Marvell announced plans to produce 2nm semiconductors optimized for accelerated infrastructure in collaboration with TSMC.
Marvell's 2nm platform will leverage the company's IP portfolio that covers the full spectrum of infrastructure requirements, including high-speed long-reach SerDes at speeds beyond 200 Gbps, processor subsystems, encryption engines, system-on-chip fabrics, chip-to-chip interconnects, and a variety of high-bandwidth physical layer interfaces for compute, memory, networking and storage architectures. The company says these technologies will serve as the foundation for producing cloud-optimized custom compute accelerators, Ethernet switches, optical and copper interconnect digital signal processors, and other devices for powering AI clusters, cloud data centers and other accelerated infrastructure.
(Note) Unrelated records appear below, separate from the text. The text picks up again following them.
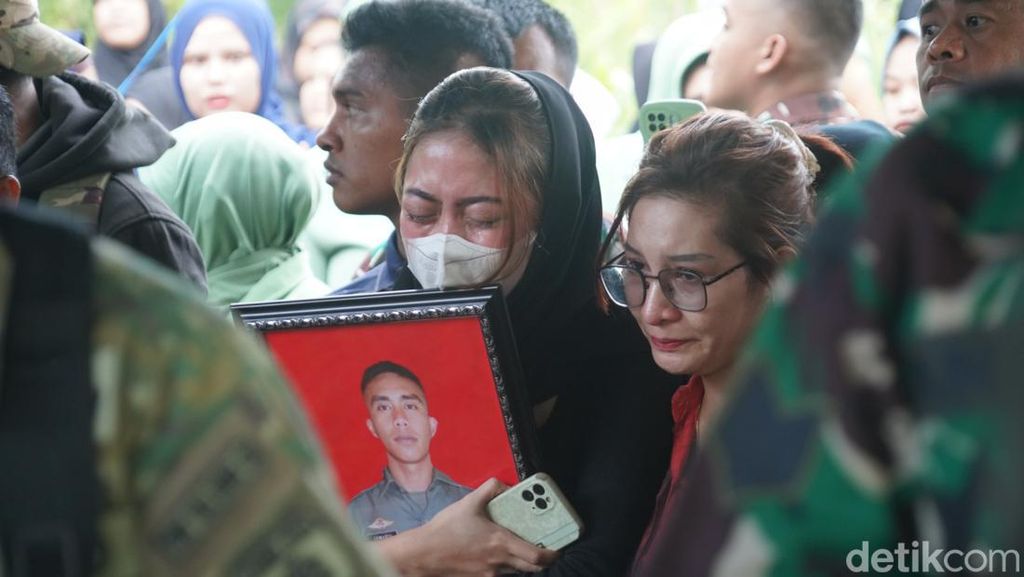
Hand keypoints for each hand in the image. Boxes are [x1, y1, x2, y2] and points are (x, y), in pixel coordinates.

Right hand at [377, 478, 558, 576]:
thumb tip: (502, 483)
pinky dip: (504, 567)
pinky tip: (495, 555)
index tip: (557, 548)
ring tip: (520, 548)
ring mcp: (489, 573)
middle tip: (545, 550)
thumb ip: (488, 489)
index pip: (536, 556)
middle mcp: (498, 562)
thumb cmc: (444, 530)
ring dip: (522, 563)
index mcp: (500, 542)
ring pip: (515, 572)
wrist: (422, 555)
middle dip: (542, 561)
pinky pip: (499, 574)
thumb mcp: (468, 503)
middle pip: (531, 569)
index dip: (551, 555)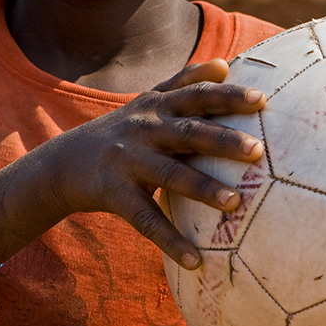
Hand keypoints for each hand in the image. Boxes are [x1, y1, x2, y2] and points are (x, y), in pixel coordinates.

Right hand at [44, 58, 265, 267]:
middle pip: (188, 132)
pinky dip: (171, 241)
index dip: (228, 96)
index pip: (197, 96)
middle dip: (224, 140)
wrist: (63, 163)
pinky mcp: (114, 194)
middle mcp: (144, 129)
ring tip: (236, 202)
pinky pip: (146, 220)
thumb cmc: (122, 131)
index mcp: (157, 106)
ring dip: (204, 188)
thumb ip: (184, 81)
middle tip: (258, 150)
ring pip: (170, 175)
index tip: (262, 100)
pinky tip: (196, 260)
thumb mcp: (148, 101)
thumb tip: (224, 64)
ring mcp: (128, 161)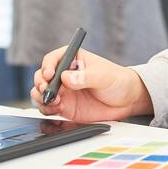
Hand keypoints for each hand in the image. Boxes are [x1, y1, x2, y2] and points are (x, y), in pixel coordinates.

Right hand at [32, 46, 153, 122]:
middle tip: (48, 91)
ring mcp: (63, 91)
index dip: (47, 66)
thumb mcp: (104, 76)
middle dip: (40, 83)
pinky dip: (46, 109)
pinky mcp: (64, 106)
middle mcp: (64, 74)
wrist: (126, 100)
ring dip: (41, 97)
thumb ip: (86, 77)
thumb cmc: (117, 81)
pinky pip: (47, 108)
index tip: (49, 75)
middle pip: (42, 76)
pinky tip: (55, 109)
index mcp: (73, 59)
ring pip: (40, 92)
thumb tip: (66, 78)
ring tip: (53, 102)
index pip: (53, 59)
In 2020, Marvell adopted TSMC's 5nm node for its highest performance devices. At the time, TSMC's 5nm was the industry's most advanced process node. Marvell followed the achievement with several 5nm designs and the first portfolio for infrastructure silicon on TSMC 3nm processes.
"Tomorrow's artificial intelligence workloads will require significant and substantial gains in performance, power, area, and transistor density. The 2nm platform will enable Marvell to deliver highly differentiated analog, mixed-signal, and foundational IP to build accelerated infrastructure capable of delivering on the promise of AI," said Sandeep Bharathi, chief development officer at Marvell. "Our partnership with TSMC on our 5nm, 3nm and now 2nm platforms has been instrumental in helping Marvell expand the boundaries of what can be achieved in silicon."
"TSMC is pleased to collaborate with Marvell in pioneering a platform for advancing accelerated infrastructure on our 2nm process technology," said Kevin Zhang, senior vice president of business development at TSMC. "We are looking forward to our continued collaboration with Marvell in the development of leading-edge connectivity and compute products utilizing TSMC's best-in-class process and packaging technologies."